The main problem, of course, is that it doesn't really drive ratings or generate page views to say, "You know, I'm going to wait and see how this all turns out, because there remains a decent chance that this really is what's best for LeGarrette Blount." But it would be the most prudent stance to take. Only Kelly, Blount, his parents, athletic director Mike Bellotti and the select counselors they have consulted know what's best for Blount, and if that's what's driving this decision -- which I believe it is -- then I think what they're doing is fantastic.
In fact, the developments of today make me retroactively admire the way Kelly has handled this thing from the beginning. Many have wondered why Kelly didn't just make the suspension indefinite to begin with. Do you honestly think Blount would have the best possible shot at a life change in that scenario? Remember, this is a guy who was no stranger to problems at Oregon before this happened. Look at all the things Blount has done since then, the advice he's sought, the soul-searching he's presumably done. Does that happen if Kelly simply tells him to keep his nose clean and he'll be back? Or does it happen when someone thinks he's lost everything?

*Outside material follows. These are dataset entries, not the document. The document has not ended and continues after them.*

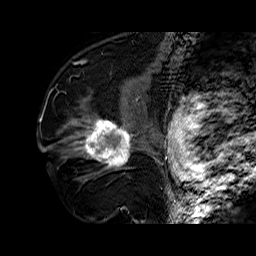
Breast MRI (dynamic contrast-enhanced), one sagittal slice. Position 38 of 60 along the scan axis. Dynamic contrast-enhanced series, time point 2 of 6 at this slice position (early post-contrast). 1.5 T. TE 6.4 ms, TR 32.7 ms. 4 mm slice thickness. 256 × 256 image matrix, field of view 200 × 200 mm. Female patient. Case-level facts recorded for this patient, not image findings: setting: breast cancer imaged before/during neoadjuvant chemotherapy; receptor status: HR-positive, HER2-negative.
Outlined on this slice (semi-automatically segmented with operator editing):
- analysis volume of interest (the breast-tissue region the enhancement analysis was run in; not a lesion): bounding box <73,110,141,179> (left, top, right, bottom; pixels)
- tumour enhancement mask (voxels above the 100 % enhancement threshold inside the analysis volume of interest): <76,120,132,167>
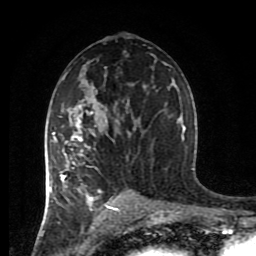
Breast MRI (dynamic contrast-enhanced), one axial slice. Slice 48 of 80 in the series (ordered by position). Cropped to one breast. Dynamic contrast-enhanced series, time point 2 of 8 at this slice position (early post-contrast). 1.5 T. TE 4.2 ms, TR 7 ms. 256 × 256 image matrix, field of view 170 × 170 mm. Female patient.
Structures marked on this image (semi-automatically segmented with operator editing):
- enhancing-tissue mask used for the functional tumour volume (all voxels passing the contrast-enhancement thresholds inside the analysis volume; usually the tumour): bounding box (x1, y1, x2, y2) in pixels: (44, 108, 138, 215)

There's no way to get inside Kelly's head to know what he was thinking, but as someone who has led teams of exceptional young people, I've had to throw people off my team. I've had to strip them of responsibilities. And at times, I've done it without equivocation in my discussions with them, only to know in the back of my mind that I'm searching for a certain kind of behavior change, and that if I see that behavior change, I won't just welcome them back with open arms -- I will celebrate their return.
Why? Because helping a person hit rock bottom helps them see what they're made of (or not made of), the results of which are readily available for all to see. I suspect that Chip Kelly has now discovered what Blount is made of -- as has Blount. And when a person recovers positively from that kind of devastation, you can't help but be excited for them, come alongside them, and party with them.
This seeming reverse of field doesn't ruin Kelly's credibility in my eyes; it enhances it to a degree you can't possibly imagine.
Those sitting in judgment of Kelly and Blount at this moment would do well to remember that at the end of the day, we're dealing with a person -- one who will go on to lead a life after he's long since forgotten about in the college football world. What kind of a life will it be? One that's productive and contributes to the betterment of our world? As a leader of young people, Kelly has a responsibility to all of us to help that person prepare to lead that productive life.
Is giving Blount another chance to play football the best thing for helping him become the responsible adult we all want him to be? I don't know the answer, and neither does Kelly or anyone else. All Kelly can do is make the best decision right now. But if we're to look at how Blount has handled himself and believe the reported growth he's experienced since that awful night a month ago, it sure seems like Kelly's decisions have had as good of an outcome in Blount's life as anyone could have hoped for.
How, then, can anyone come to any conclusion other than Kelly is making the best possible decision for LeGarrette Blount the human with all the information he has at his disposal at this particular time?
It doesn't make you soft or weak to choose to believe that maybe -- just maybe -- Chip Kelly knows what he's doing, and that the downfall of college athletics isn't right around the corner because of it.